Tropes used in X-Men: Apocalypse include:
  • Badass Normal: The humans who seal Apocalypse at the prologue. They don't have powers, only a good plan to seal the tyrant inside his own tomb and a suicidal willingness to go die fighting for this cause. If they were seconds faster, Apocalypse would have been killed and the entire plot would never happenned.
  • Big Bad: En Sabah Nur/Apocalypse.
  • Bullet Time: The Quicksilver scene at the X-Mansion uses this to portray his speed.
  • Combat Pragmatist: The polish cops that come to arrest Magneto come using sticks, bows and arrows of wood.
  • Crash Into Hello: Jean and Scott, that turns nasty as it turns out Jean used to be pretty mean as a teenager.
  • Darker and Edgier: Since it has one of the more terrifying X-Men villains, it goes to that route.
  • Disaster Dominoes: Apocalypse's awakening in Egypt causes an earthquake that causes an accident in a factory in Poland where Erik is working that leads to cops come to arrest him that leads to Magneto's daughter Nina using her powers on them that leads to a cop to accidently fire his bow in the exact direction of the girl and her mother. Wow.
  • Distant Prologue: The beginning takes place at Ancient Egypt.
  • Dreaming of Things to Come: Jean dreams of Apocalypse's arrival, but the images she sees are so disconnected of each other, along with the sounds, it's impossible to make sense of what she is exactly seeing.
  • The Eighties: The film is set in 1983.
  • Fanservice Extra: The ring girl on the fight pit on Germany. The camera turns to her behind as she leaves, since her dress exposes partially her glutes.
  • First of Its Kind: Apocalypse is the very first mutant.
  • Generic Doomsday Villain: Apocalypse can be seen as a typical doomsday villain.
  • Gratuitous English: In-universe. Nightcrawler gets his English nickname from Germans.
  • Horsemen of the Apocalypse: As in the comics, Apocalypse has four horsemen as his allies.
  • Legendary in the Sequel: Mystique is adored by mutants and humans alike thanks to saving Nixon in the previous movie.
  • Luke, I Am Your Father: Quicksilver learns that Magneto is his father.
  • Male Gaze: The first time we see Mystique, is in her human form in a very flattering dress and high heels, with the camera going upwards from her feet just so you can see the curves of Jennifer Lawrence's body.
  • Mind Rape: Apocalypse uses this to take control of Charles Xavier.

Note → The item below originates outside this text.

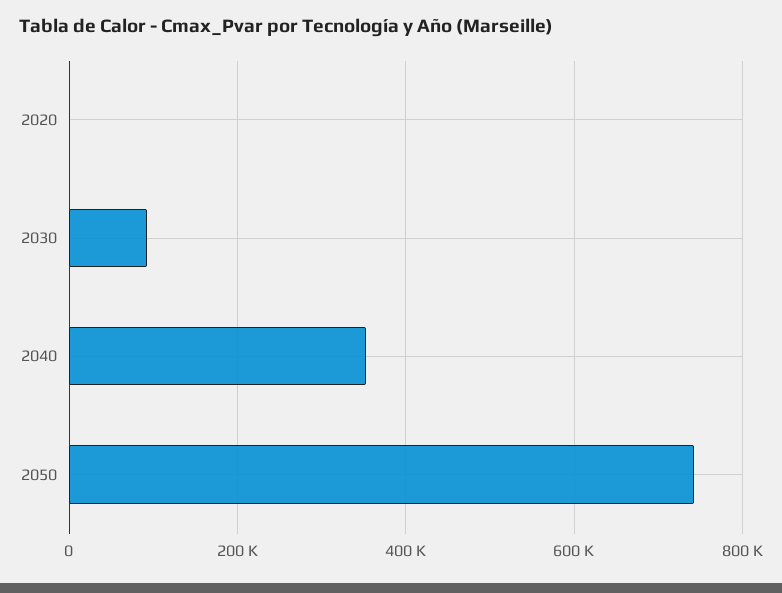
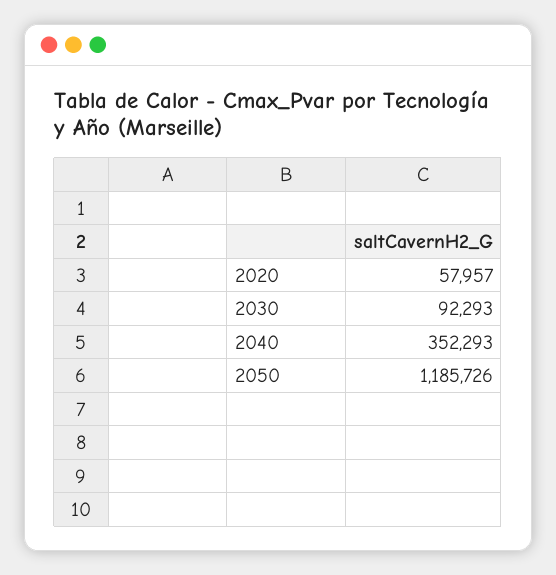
2020: 0 -> 57957
2050: 740000 -> 1185726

  • Ms. Fanservice: Psylocke, that wears a comic-accurate costume, though funnily enough it was not the one she wore as a Caucasian woman but the one she began to wear after the Hand modified her body into one of an Asian assassin.
  • No Good Deed Goes Unpunished: Magneto saving a fellow co-worker of being crushed by a giant metal object leads to his wife and daughter being killed.
  • Pet the Dog: In a twisted way, it's shown repeatedly Apocalypse has a far more longer fuse for mutants than for humans. He'll mindlessly kill humans, but only disintegrates Caliban's weapon and ignores him as he is no longer a threat. He also doesn't kill Quicksilver, instead simply defeating him and then torturing him to force Charles to come out of hiding.
  • Precision F-Strike: Magneto says to Apocalypse "Who the fuck are you?"
  • Rage Against the Heavens: Magneto can no longer blame mankind only. When his daughter dies, he turns against the creator himself, screaming in anguish if God had made his purpose to be a vengeful assassin.
  • Required Secondary Powers: Angel has Super Strength so he is able to walk upright with those wings on his back.
  • The Stinger: It was revealed that Essex Corp was in charge of making new mutants.
  • Truer to the Text: The costumes are notably more colorful than in the first three films.
  • Unwitting Instigator of Doom: In a rare case of a villainous version of this, Apocalypse's awakening was never intended to, through a long chain of events, lead Magneto to lose his new family.
  • You Can't Thwart Stage One: Apocalypse launches all nuclear missiles into space by mind-controlling humans through Xavier, preventing that humans can use their most deadly weapons against him.